Is The Gaza Peace Plan Dead?

Eurasia Review  |  Neville Teller

Donald Trump’s 20-point Gaza peace plan, formally adopted under UN Security Council Resolution 2803, has stalled in its second phase as of mid-2026 due to unresolved disarmament disputes and frozen reconstruction funds. While the initial ceasefire and hostage exchanges successfully concluded major hostilities, the deployment of the mandated International Stabilization Force remains entirely unfulfilled.
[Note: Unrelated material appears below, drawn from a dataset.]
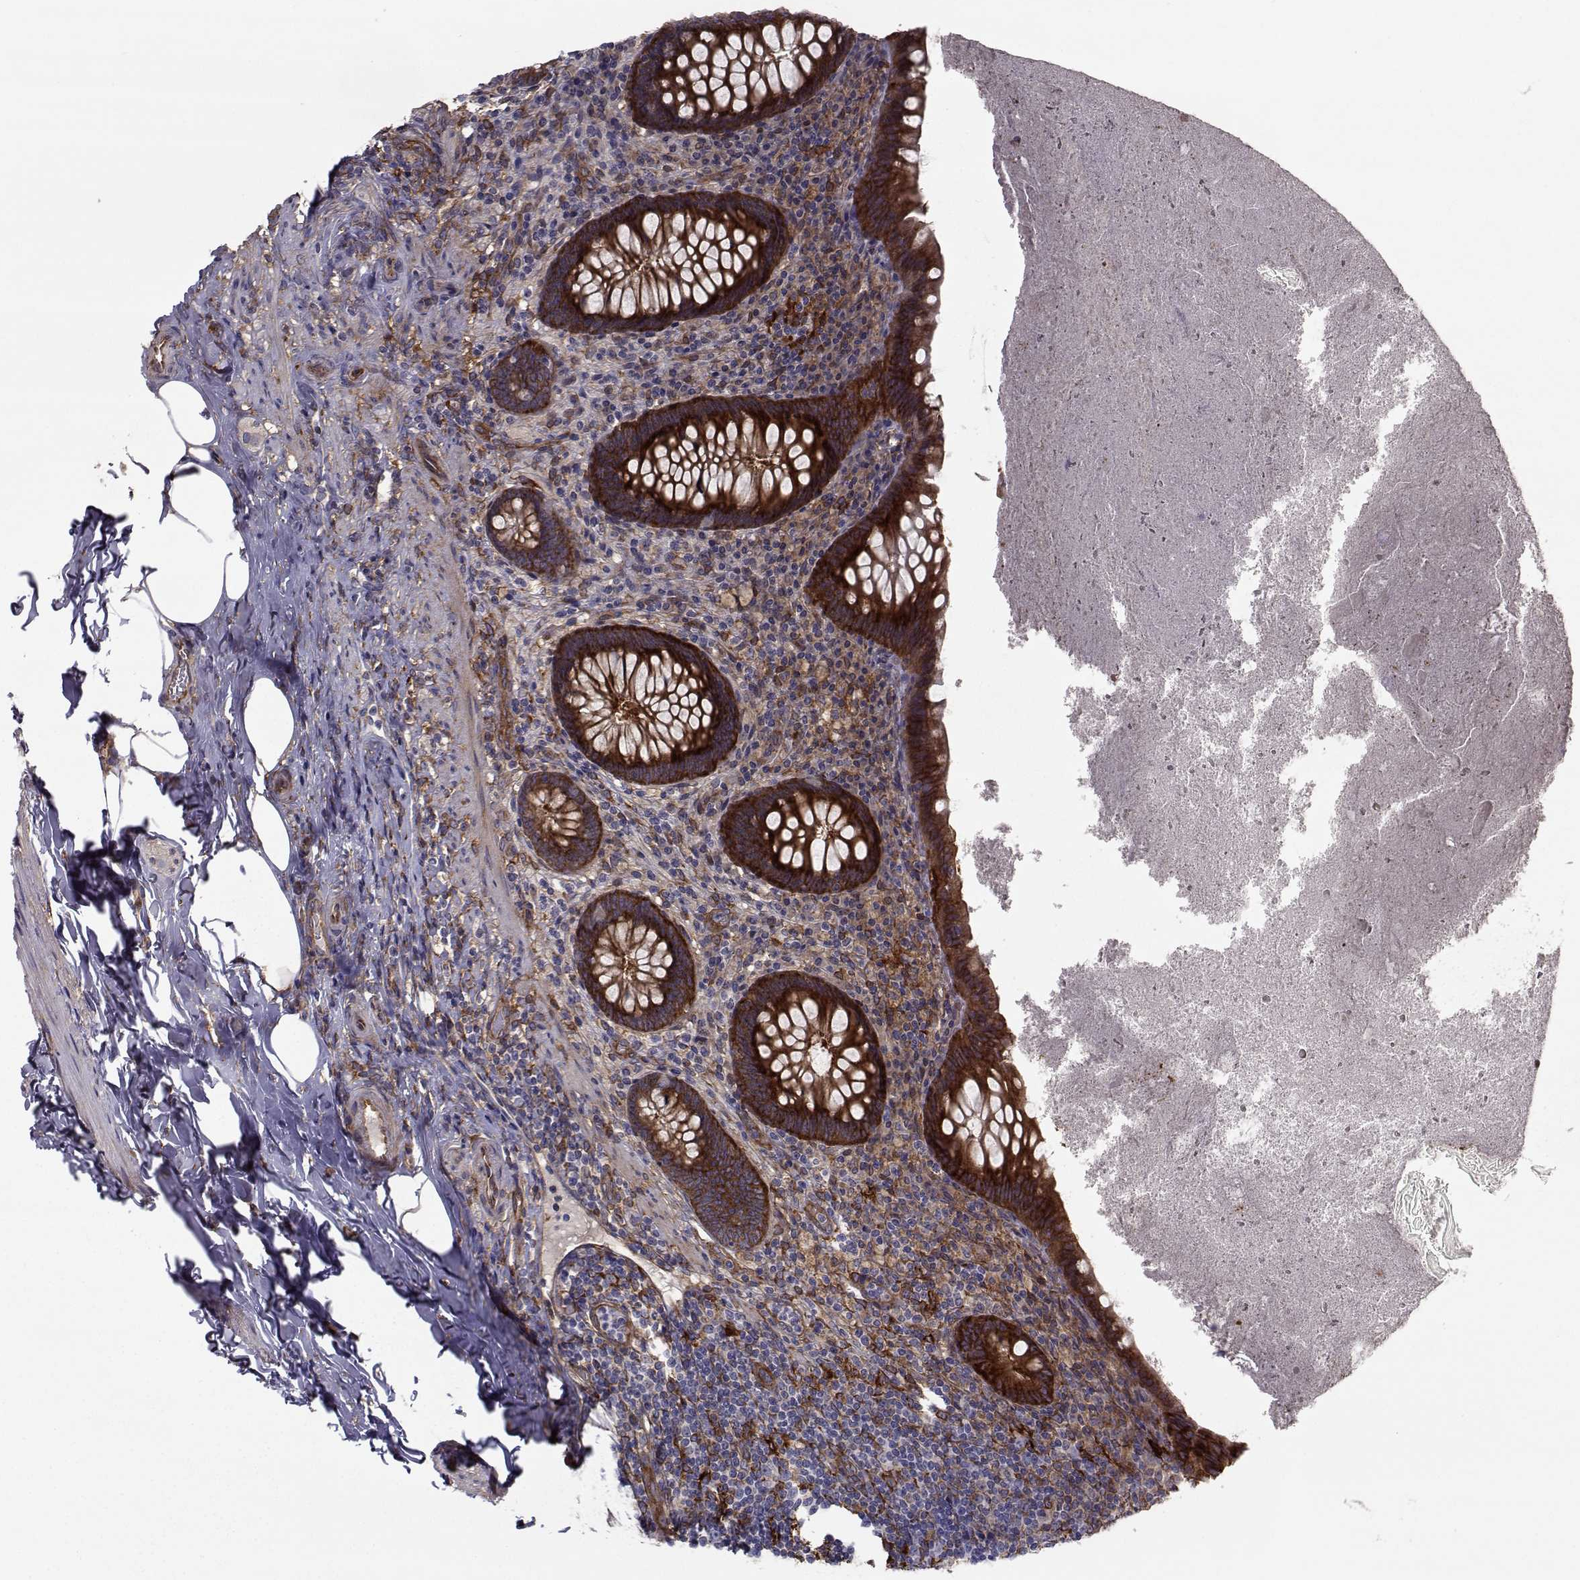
{"staining": {"intensity": "strong", "quantity": ">75%", "location": "cytoplasmic/membranous"}, "tissue": "appendix", "cell_type": "Glandular cells", "image_type": "normal", "snomed": [{"axis": "morphology", "description": "Normal tissue, NOS"}, {"axis": "topography", "description": "Appendix"}], "caption": "Immunohistochemical staining of normal appendix reveals high levels of strong cytoplasmic/membranous expression in approximately >75% of glandular cells.", "gene": "TRIP10", "patient": {"sex": "male", "age": 47}}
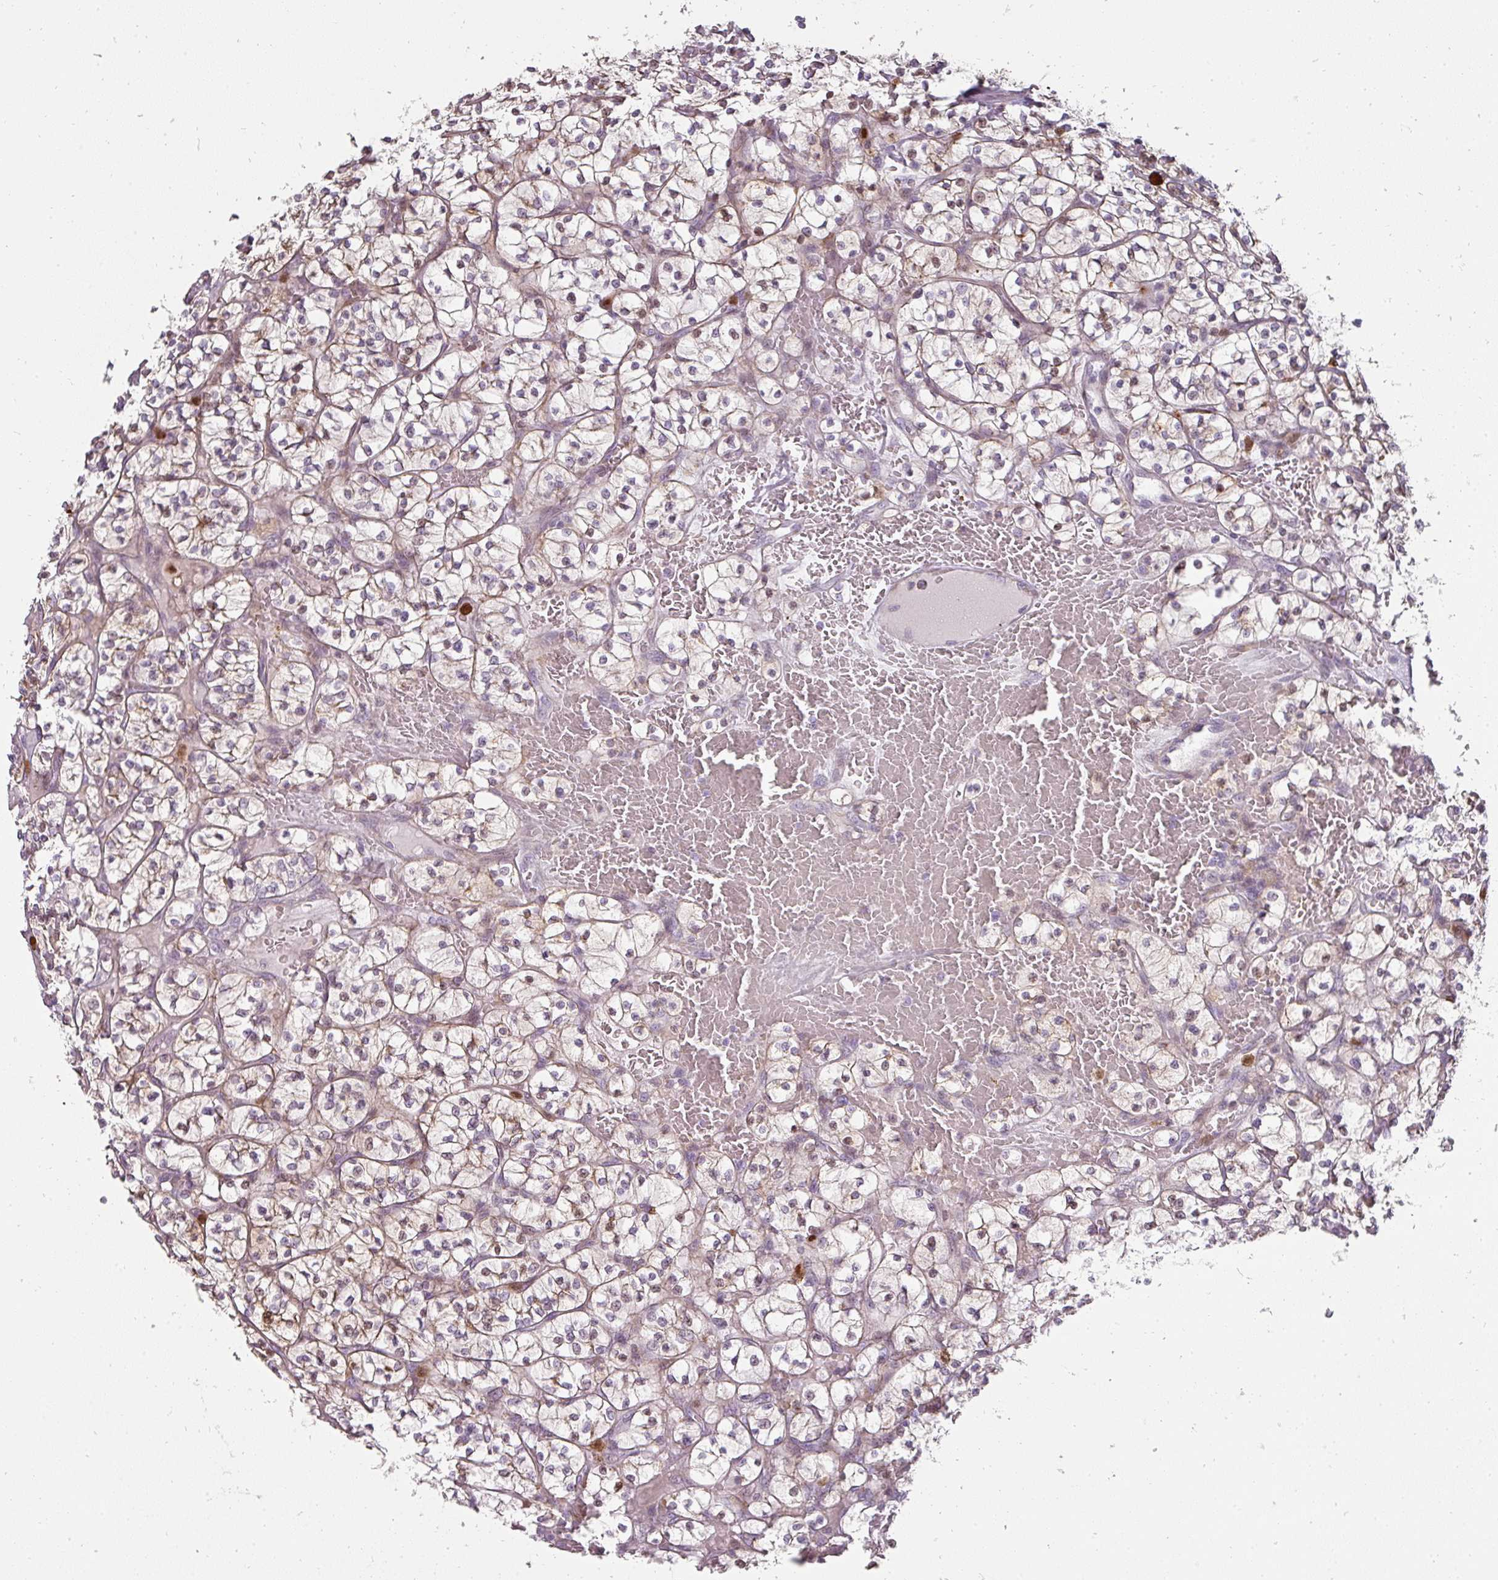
{"staining": {"intensity": "weak", "quantity": "25%-75%", "location": "cytoplasmic/membranous,nuclear"}, "tissue": "renal cancer", "cell_type": "Tumor cells", "image_type": "cancer", "snomed": [{"axis": "morphology", "description": "Adenocarcinoma, NOS"}, {"axis": "topography", "description": "Kidney"}], "caption": "This is a histology image of IHC staining of renal adenocarcinoma, which shows weak staining in the cytoplasmic/membranous and nuclear of tumor cells.", "gene": "BIK", "patient": {"sex": "female", "age": 64}}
This operational paralysis stems from deep-seated disagreements over the "one authority, one law, one weapon" principle, which demands that Hamas completely decommission its military infrastructure before massive rebuilding begins. Consequently, billions in pledged international aid have failed to reach the World Bank, leaving eighty-five percent of the displaced population enduring severe water shortages and squalid conditions in Hamas-controlled enclaves. Despite these setbacks, recent diplomatic interventions, including a critical multilateral "reset" meeting in Cyprus, aim to revive the transitional governance framework and establish a viable path toward a unified, reformed Palestinian administration.

Comment
The stalling of the US-led Gaza peace plan underscores the inherent limitations of top-down, externally mandated security frameworks in deeply contested conflict zones. For New Delhi, which maintains robust strategic partnerships with both Israel and key Arab interlocutors like the UAE and Egypt, the failure to deploy the International Stabilisation Force highlights the risks of relying on complex multilateral security guarantees. This impasse reinforces the validity of India's cautious, bilateral approach to Middle Eastern security and reconstruction, prioritising direct developmental aid over participation in highly politicised international oversight mechanisms.